Topic: Statistical inference methods for complex models and large datasets: methodological developments and applications in evolutionary population genomics
Dates: 15 September 2022 – 14 September 2026
CBGP supervisor: A. Estoup
University: University of Montpellier, Institut Montpelliérain Alexandre Grothendieck (IMAG), Doctoral School of Information, Structures and Systems (I2S)
The overall aim of this thesis is to develop, evaluate and apply inferential methods suited to complex stochastic models and high-dimensional datasets, with a particular focus on the challenges and questions specific to the field of evolution and population genomics.
The analysis of genetic polymorphism (both evolutionarily neutral and under natural selection) enables the estimation of past evolutionary parameters (demographic, historical or selective) of populations, such as population sizes or densities, dispersal parameters, divergence times or demographic changes, genomic signatures of natural selection, etc. These analyses rely on the combination of (1) stochastic models of population evolution, such as the Kingman coalescent (Kingman, 1982), and (2) statistical inference methods, the most powerful of which are based on likelihood estimation for the simplest evolutionary models (e.g. Rousset et al. 2018), or on the comparison of simulations with real datasets (through a set of summary statistics) for more complex models (ABC for Approximate Bayesian Computation; Marin et al. 2012). These methods of population genetics inference have evolved significantly over the past 10 years, particularly to adapt to the drastic change in the type and size of genetic/genomic datasets resulting from the rapid development of whole-genome sequencing techniques (NGS data, or Next-Generation Sequencing). Whilst the accelerated development of genetic markers derived from NGS technologies now provides biologists with massive amounts of data that enable them to explore, evaluate and compare hypotheses concerning the evolutionary history of populations with a precision that was unimaginable until recently.
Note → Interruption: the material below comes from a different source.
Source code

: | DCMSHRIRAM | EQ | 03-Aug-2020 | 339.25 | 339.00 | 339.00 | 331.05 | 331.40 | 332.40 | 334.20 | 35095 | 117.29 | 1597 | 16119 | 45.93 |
These advances require the development of new statistical inference methods that can make the most of these enormous datasets and that are applicable to realistic and therefore complex evolving scenarios. To attempt to overcome these pitfalls and constraints, we (IMAG and CBGP) have co-developed a new statistical inference methodology called ABC Random Forest (Pudlo et al. 2016; Raynal et al. 2018; Collin et al. 2021), in which Random Forest algorithms — which fall within the field of artificial intelligence and, more specifically, supervised machine learning — are combined with ABC simulation algorithms.
Among the general issues that will be addressed in more detail in the thesis, we can highlight three:
‘All models are wrong, but some are useful’ (George Box). How can we measure the goodness-of-fit when we have a very large dataset that is effectively capable of rejecting all the models explored? In such situations, what information should be prioritised? Should we, for example, focus solely on the goodness-of-fit of certain aspects of the models in which the experimenter has a particular interest?